Voilà pourquoi elle a accepté de témoigner dans le documentaire Être soi-même, qui sera présenté lundi en ouverture du 4e festival Massimadi, consacré au cinéma gai afro-caribéen.

En racontant son histoire, Luzi espère qu'elle pourra convaincre des jeunes comme elle que leur orientation n'est pas un crime et qu'il y a moyen de s'épanouir au delà du rejet. «Ce n'est qu'un film, mais peut-être que ça peut aider à faire la différence, dit celle qui dirige aujourd'hui Garçon Manqué, une boutique en ligne de butch apparel (vêtements pour lesbiennes). Il faut montrer aux jeunes qu'on peut être noir et gai sans être malheureux pour le reste de sa vie.»

Ça ne va pas de soi

Massimadi, c'est la contraction des mots Massissi et Madivine, qui signifient respectivement gai et lesbienne en créole. C'est aussi l'activité la plus connue de l'organisme montréalais Arc en ciel d'Afrique, qui existe depuis 2004 et dont la mission est d'aider les Noirs LGBT dans leur démarche d'acceptation.

Données textuelles extraites de la page
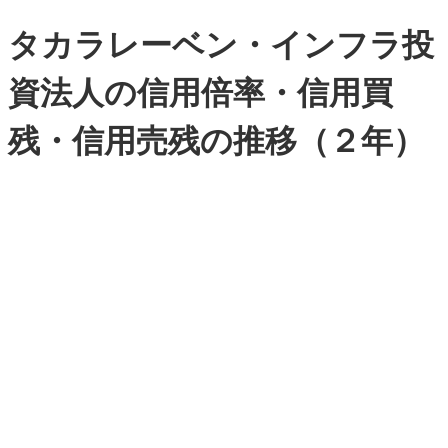
タカラレーベン・インフラ投
資法人の信用倍率・信用買
残・信用売残の推移（２年）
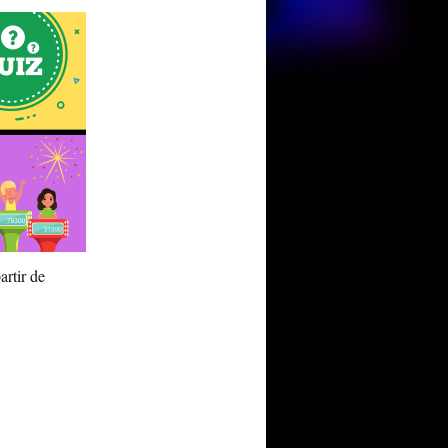
artir de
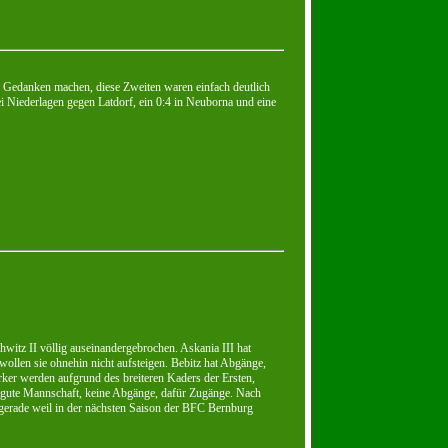
 Gedanken machen, diese Zweiten waren einfach deutlich
ei Niederlagen gegen Latdorf, ein 0:4 in Neuborna und eine
chwitz II völlig auseinandergebrochen. Askania III hat
wollen sie ohnehin nicht aufsteigen. Bebitz hat Abgänge,
ärker werden aufgrund des breiteren Kaders der Ersten,
ne gute Mannschaft, keine Abgänge, dafür Zugänge. Nach
gerade weil in der nächsten Saison der BFC Bernburg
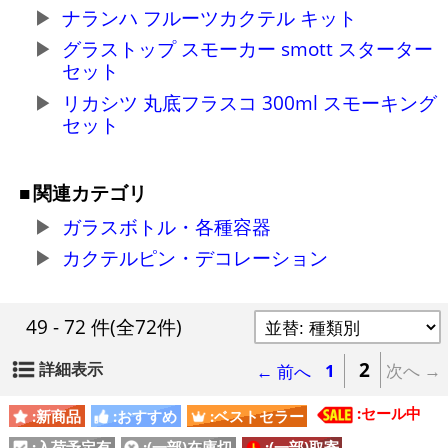
ナランハ フルーツカクテル キット
グラストップ スモーカー smott スターター
セット
リカシツ 丸底フラスコ 300ml スモーキング
セット
関連カテゴリ
ガラスボトル・各種容器
カクテルピン・デコレーション
49 - 72 件
(全72件)
2
詳細表示
← 前へ
1
次へ →
:セール中
:新商品
:おすすめ
:ベストセラー
:入荷予定有
:(一部)在庫切
:(一部)取寄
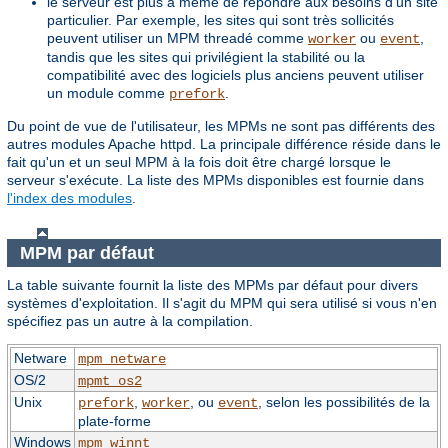
le serveur est plus à même de répondre aux besoins d'un site
particulier. Par exemple, les sites qui sont très sollicités
peuvent utiliser un MPM threadé comme
ou
,
worker
event
tandis que les sites qui privilégient la stabilité ou la
compatibilité avec des logiciels plus anciens peuvent utiliser
un module comme
.
prefork
Du point de vue de l'utilisateur, les MPMs ne sont pas différents des
autres modules Apache httpd. La principale différence réside dans le
fait qu'un et un seul MPM à la fois doit être chargé lorsque le
serveur s'exécute. La liste des MPMs disponibles est fournie dans
l'index des modules
.
MPM par défaut
La table suivante fournit la liste des MPMs par défaut pour divers
systèmes d'exploitation. Il s'agit du MPM qui sera utilisé si vous n'en
spécifiez pas un autre à la compilation.
Netware
mpm_netware
OS/2
mpmt_os2
Unix
,
, ou
, selon les possibilités de la
prefork
worker
event
plate-forme
Windows
mpm_winnt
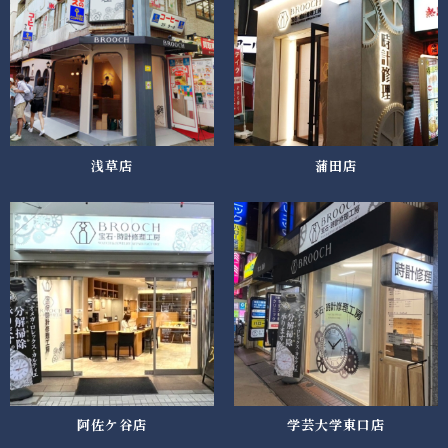
浅草店
蒲田店
阿佐ケ谷店
学芸大学東口店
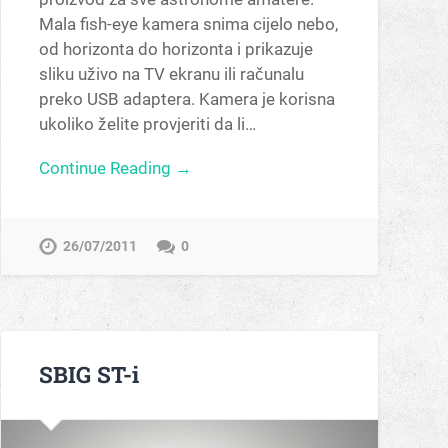
Mala fish-eye kamera snima cijelo nebo,
od horizonta do horizonta i prikazuje
sliku uživo na TV ekranu ili računalu
preko USB adaptera. Kamera je korisna
ukoliko želite provjeriti da li…
Continue Reading →
26/07/2011
0
SBIG ST-i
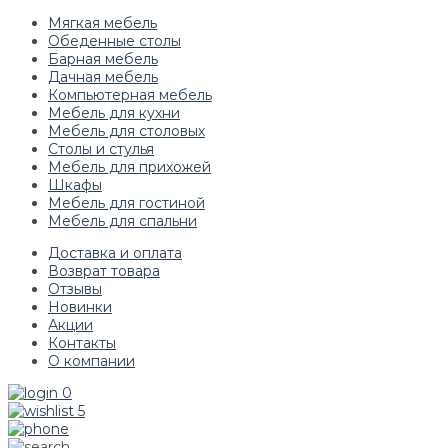
Мягкая мебель
Обеденные столы
Барная мебель
Дачная мебель
Компьютерная мебель
Мебель для кухни
Мебель для столовых
Столы и стулья
Мебель для прихожей
Шкафы
Мебель для гостиной
Мебель для спальни
Доставка и оплата
Возврат товара
Отзывы
Новинки
Акции
Контакты
О компании
0
5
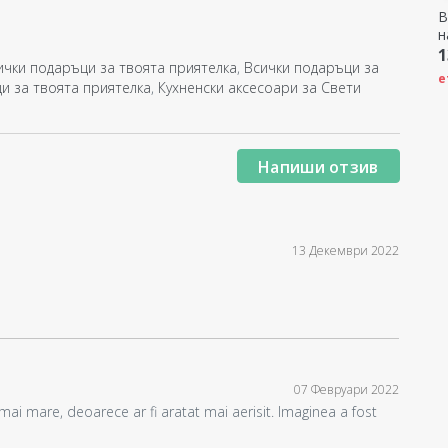
В
н
1
ички подаръци за твоята приятелка
,
Всички подаръци за
е
и за твоята приятелка
,
Кухненски аксесоари за Свети
Напиши отзив
13 Декември 2022
07 Февруари 2022
e mai mare, deoarece ar fi aratat mai aerisit. Imaginea a fost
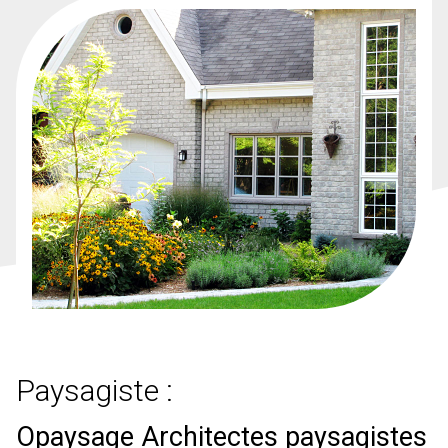
Paysagiste :
Opaysage Architectes paysagistes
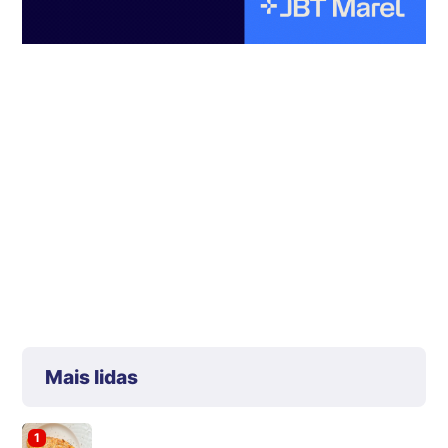
Mais lidas
1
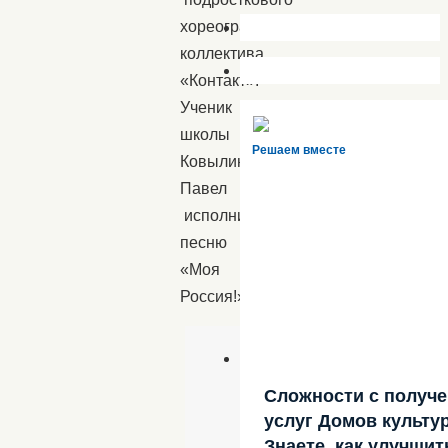
хореографического
коллектива
«Контакт».
Ученик
школы
Решаем вместе
Ковылин
Павел
исполнил
песню
«Моя
Россия!».
Сложности с получ
услуг Домов культу
Знаете, как улучшит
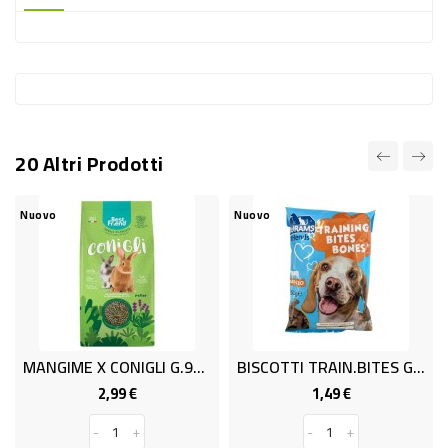
-
PLASTICA
-
AFFINI
LAVAGGIO
20 Altri Prodotti
STOVIGLIE
DEODORANTI
Nuovo
Nuovo
DETERSIVI
TESSUTI
DETERGENTI
SUPERFICI
MANGIME X CONIGLI G.900.BEST F
BISCOTTI TRAIN.BITES GR 150
ACCESSORI
2,99 €
1,49 €
Prezzo
Prezzo
CASA
-
+
-
+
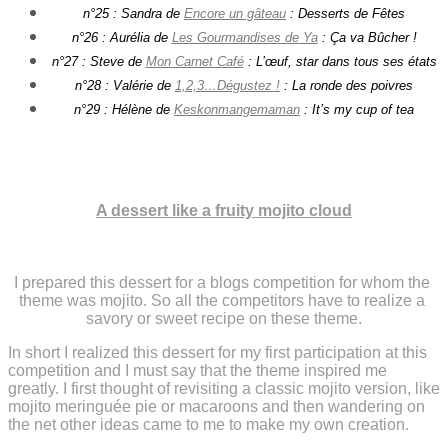
n°25 : Sandra de
Encore un gâteau
: Desserts de Fêtes
n°26 : Aurélia de
Les Gourmandises de Ya
: Ça va Bûcher !
n°27 : Steve de
Mon Carnet Café
: L’œuf, star dans tous ses états
n°28 : Valérie de
1,2,3…Dégustez !
: La ronde des poivres
n°29 : Hélène de
Keskonmangemaman
: It’s my cup of tea
A dessert like a fruity mojito cloud
I prepared this dessert for a blogs competition for whom the 
theme was mojito. So all the competitors have to realize a 
savory or sweet recipe on these theme.
In short I realized this dessert for my first participation at this 
competition and I must say that the theme inspired me 
greatly. I first thought of revisiting a classic mojito version, like 
mojito meringuée pie or macaroons and then wandering on 
the net other ideas came to me to make my own creation.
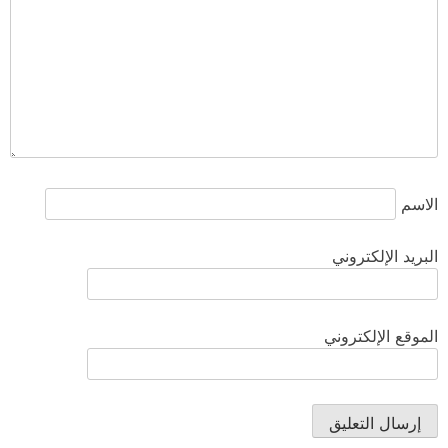
الاسم
البريد الإلكتروني
الموقع الإلكتروني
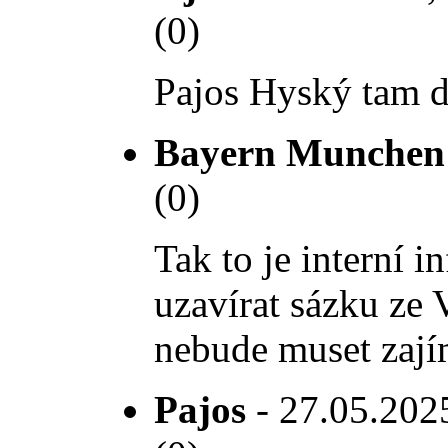
(0)
Pajos Hyský tam do
Bayern Munchen
(0)
Tak to je interní 
uzavírat sázku ze 
nebude muset zají
Pajos
- 27.05.2025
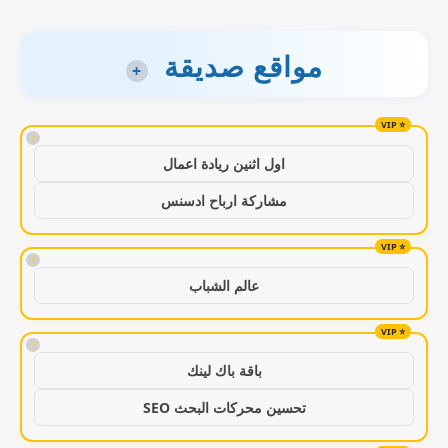
مواقع صديقة
+
!
اول اثنين ريادة اعمال
مشاركة ارباح ادسنس
!
عالم الشباب
!
باقة باك لينك
تحسين محركات البحث SEO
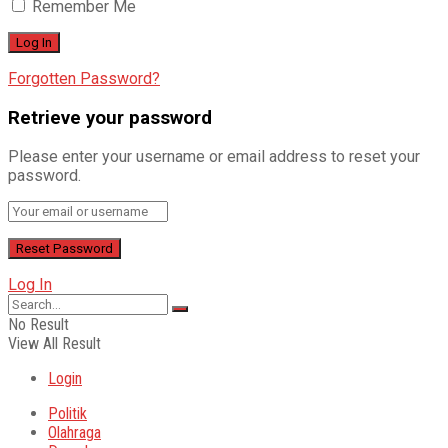
Remember Me
Forgotten Password?
Retrieve your password
Please enter your username or email address to reset your
password.
Log In
No Result
View All Result
Login
Politik
Olahraga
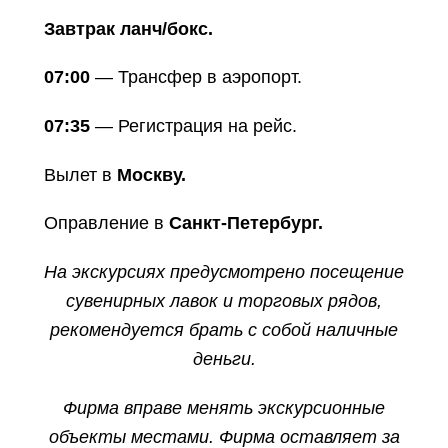
Завтрак ланч/бокс.
07:00
— Трансфер в аэропорт.
07:35
— Регистрация на рейс.
Вылет в
Москву.
Оправление в
Санкт-Петербург.
На экскурсиях предусмотрено посещение
сувенирных лавок и торговых рядов,
рекомендуется брать с собой наличные
деньги.
Фирма вправе менять экскурсионные
объекты местами. Фирма оставляет за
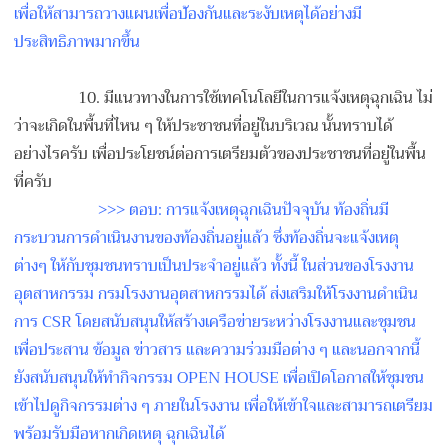
เพื่อให้สามารถวางแผนเพื่อป
้องกันและระงับเหตุได้อย่าง
มี
ประสิทธิภาพมากขึ้น
10. มีแนวทางในการใช้เทคโนโลยีใ
นการแจ้งเหตุฉุกเฉิน ไม่
ว่าจะเกิดในพื้นที่ไหน ๆ ให้ประชาชนที่อยู่ในบริเวณ นั้นทราบได้
อย่างไรครับ เพื่อประโยชน์ต่อการเตรียมต
ัวของประชาชนที่อยู่ในพื้น
ท
ี่ครับ
>>> ตอบ: การแจ้งเหตุฉุกเฉินปัจจุบัน
ท้องถิ่นมี
กระบวนการดำเนินง
านของท้องถิ่นอยู่แล้ว ซึ่งท้องถิ่นจะแจ้งเหตุ
ต่างๆ ให้กับชุมชนทราบเป็นประจำอย
ู่แล้ว ทั้งนี้ ในส่วนของโรงงาน
อุตสาหกรรม กรมโรงงานอุตสาหกรรมได้ ส่งเสริมให้โรงงานดำเนิน
การ
CSR โดยสนับสนุนให้สร้างเครือข่
ายระหว่างโรงงานและชุมชน
เพื่อประสาน ข้อมูล ข่าวสาร และความร่วมมือต่าง ๆ และนอกจากนี้
ยังสนับสนุนให้ทำกิจกรรม OPEN HOUSE เพื่อเปิดโอกาสให้ชุมชน
เข้า
ไปดูกิจกรรมต่าง ๆ ภายในโรงงาน เพื่อให้เข้าใจและสามารถเตร
ียม
พร้อมรับมือหากเกิดเหตุ ฉุกเฉินได้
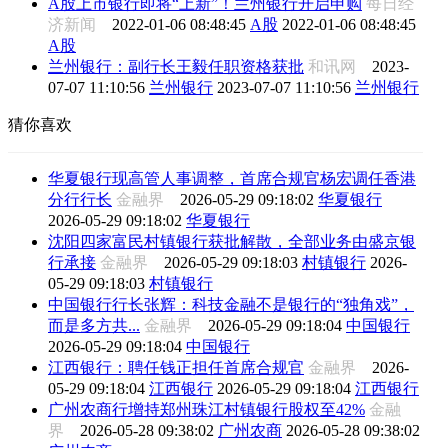
A股上市银行即将“上新”！兰州银行开启申购
每日经
济新闻
2022-01-06 08:48:45
A股
2022-01-06 08:48:45
A股
兰州银行：副行长王毅任职资格获批
和讯网
2023-
07-07 11:10:56
兰州银行
2023-07-07 11:10:56
兰州银行
猜你喜欢
华夏银行现高管人事调整，首席合规官杨宏调任香港
分行行长
金融界
2026-05-29 09:18:02
华夏银行
2026-05-29 09:18:02
华夏银行
沈阳四家富民村镇银行获批解散，全部业务由盛京银
行承接
金融界
2026-05-29 09:18:03
村镇银行
2026-
05-29 09:18:03
村镇银行
中国银行行长张辉：科技金融不是银行的“独角戏”，
而是多方共...
金融界
2026-05-29 09:18:04
中国银行
2026-05-29 09:18:04
中国银行
江西银行：聘任钱正担任首席合规官
金融界
2026-
05-29 09:18:04
江西银行
2026-05-29 09:18:04
江西银行
广州农商行增持郑州珠江村镇银行股权至42%
金融
界
2026-05-28 09:38:02
广州农商
2026-05-28 09:38:02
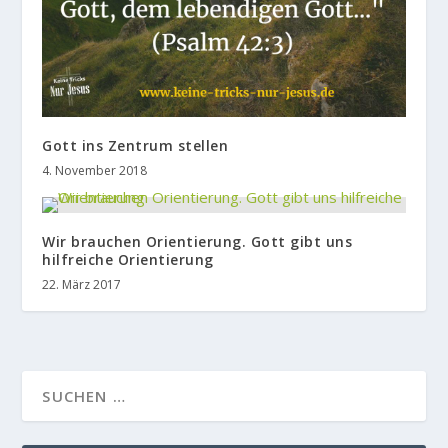
Gott ins Zentrum stellen
4. November 2018
Wir brauchen Orientierung. Gott gibt uns
hilfreiche Orientierung
22. März 2017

### Tâches à réaliser
- 1) Dans le texte sur le festival Massimadi, que signifient les mots créoles Massissi et Madivine ?
- 2) Recopiez le texte sur le festival Massimadi de « En racontant son » à « leur démarche d'acceptation. ».
Ce matériel n'est pas nécessaire.

### Réponses aux tâches
- 1) Ils signifient respectivement gai et lesbienne.

- 2)
En racontant son histoire, Luzi espère qu'elle pourra convaincre des jeunes comme elle que leur orientation n'est pas un crime et qu'il y a moyen de s'épanouir au delà du rejet. «Ce n'est qu'un film, mais peut-être que ça peut aider à faire la différence, dit celle qui dirige aujourd'hui Garçon Manqué, une boutique en ligne de butch apparel (vêtements pour lesbiennes). Il faut montrer aux jeunes qu'on peut être noir et gai sans être malheureux pour le reste de sa vie.»

Ça ne va pas de soi

Massimadi, c'est la contraction des mots Massissi et Madivine, qui signifient respectivement gai et lesbienne en créole. C'est aussi l'activité la plus connue de l'organisme montréalais Arc en ciel d'Afrique, qui existe depuis 2004 et dont la mission est d'aider les Noirs LGBT dans leur démarche d'acceptation.